Helmut E. Lück ist emeritierter Professor für Psychologie mit den Schwerpunkten Sozialpsychologie und Geschichte der Psychologie. Er lehrte und forschte an den Universitäten Köln, Duisburg, Göttingen und Hagen (Fernuniversität).

Wilhelm Wundt
Experimentelle Psychologie und Völkerpsychologie – die Leipziger Schule


Wilhelm Wundt (1832–1920) wird in fast jedem Lehrbuch der Psychologie erwähnt, weil er bereits 1879 das erste Institut für Psychologie gründete, das Vorbild für viele ähnliche Institute in aller Welt wurde. Aber was war sein Interesse? Welche Psychologie wollte er als Philosoph mit medizinischer Ausbildung entwickeln?

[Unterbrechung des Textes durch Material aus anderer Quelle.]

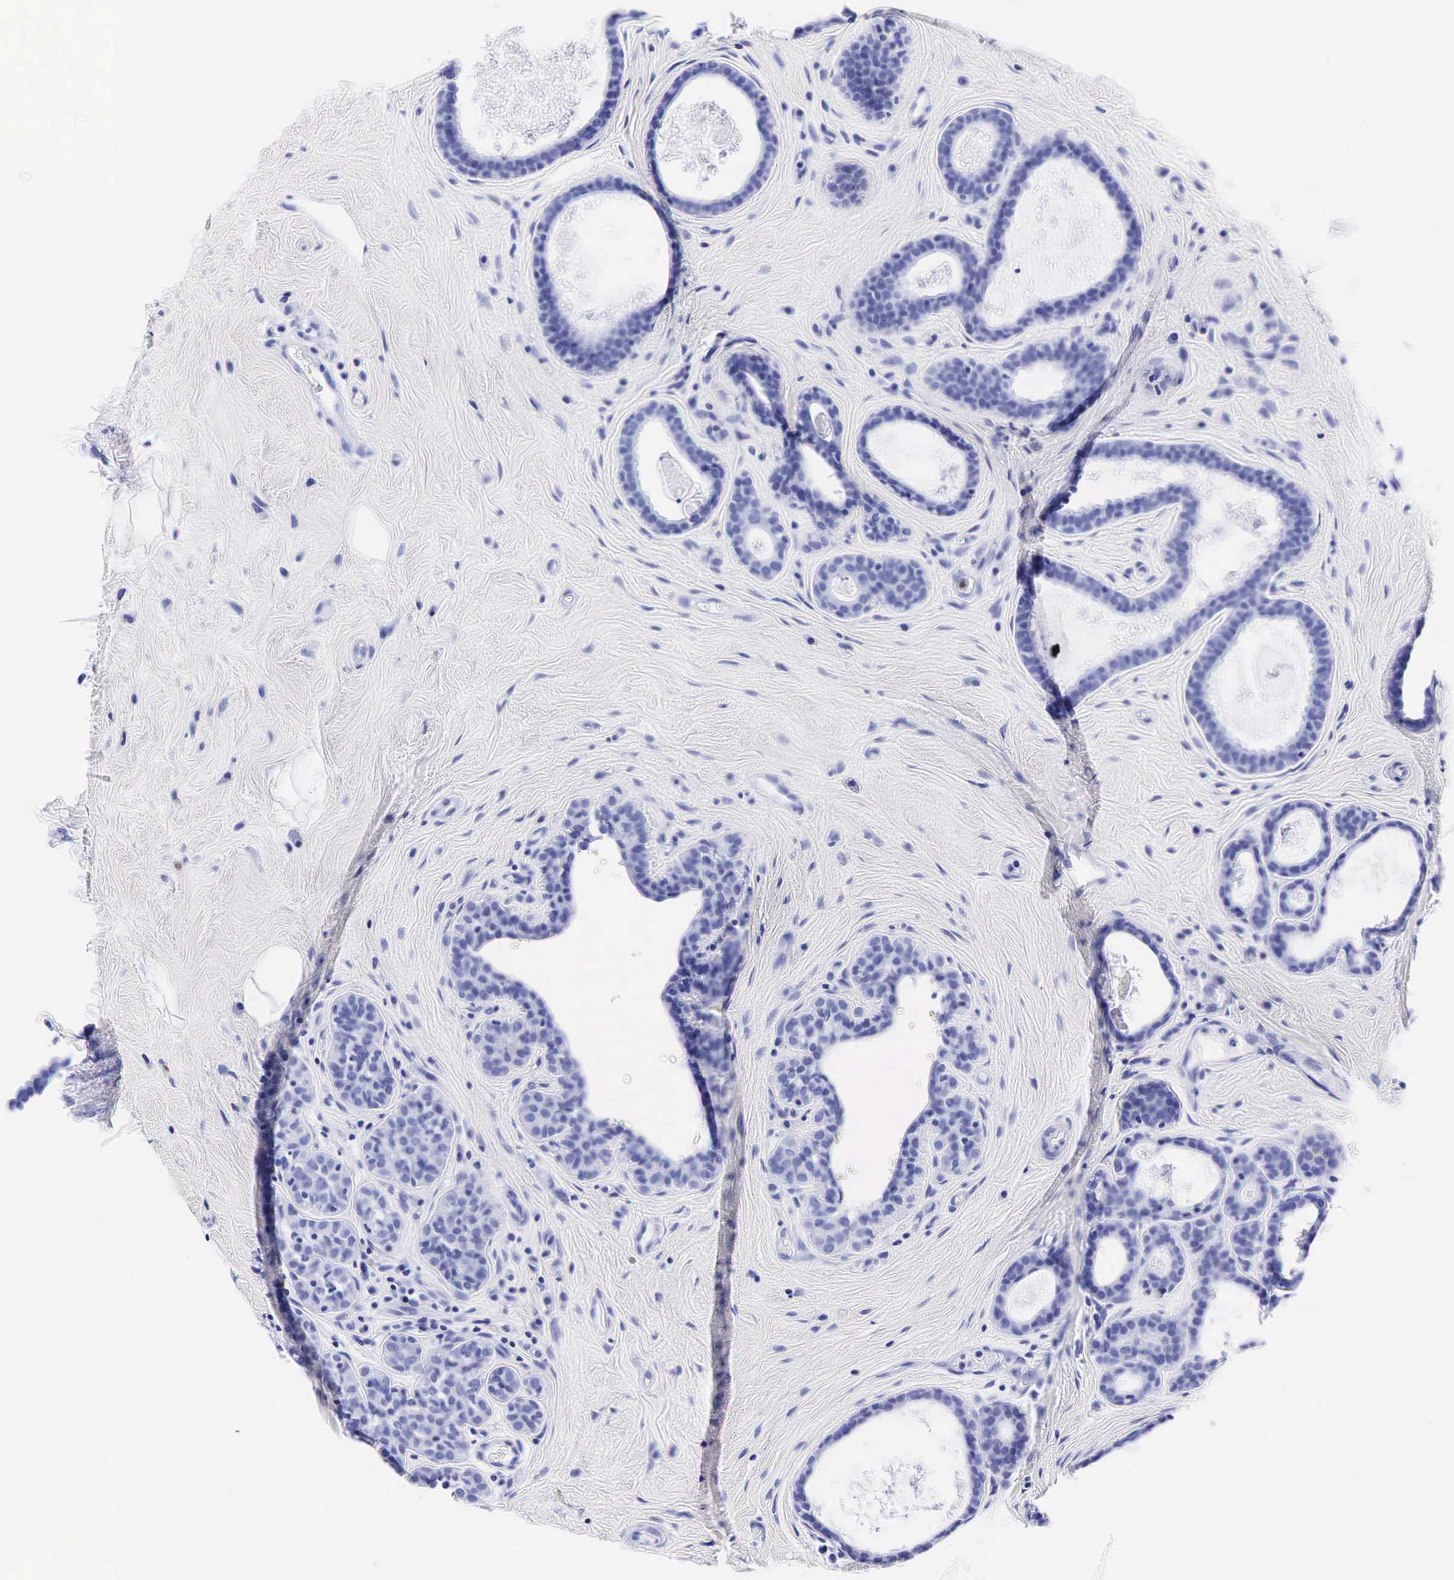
{"staining": {"intensity": "negative", "quantity": "none", "location": "none"}, "tissue": "breast cancer", "cell_type": "Tumor cells", "image_type": "cancer", "snomed": [{"axis": "morphology", "description": "Duct carcinoma"}, {"axis": "topography", "description": "Breast"}], "caption": "DAB immunohistochemical staining of infiltrating ductal carcinoma (breast) shows no significant positivity in tumor cells.", "gene": "KLK3", "patient": {"sex": "female", "age": 72}}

Trotz der Bekanntheit Wundts ist seine Psychologie etwas undurchsichtig. Das liegt an seinen theoretischen Schriften, die vom Mainstream seiner Zeit abwichen, es liegt an seinem langen Wirken, in dem er dies und das geändert hat, und es liegt an seiner Streitbarkeit als Person. Es liegt aber auch an seinen Schülern, Biografen und Wissenschaftshistorikern, die seine Anliegen bis in die Gegenwart hinein unterschiedlich interpretiert haben. So gibt es auch heute noch eine lebendige Diskussion seiner Ansätze und seines Werkes.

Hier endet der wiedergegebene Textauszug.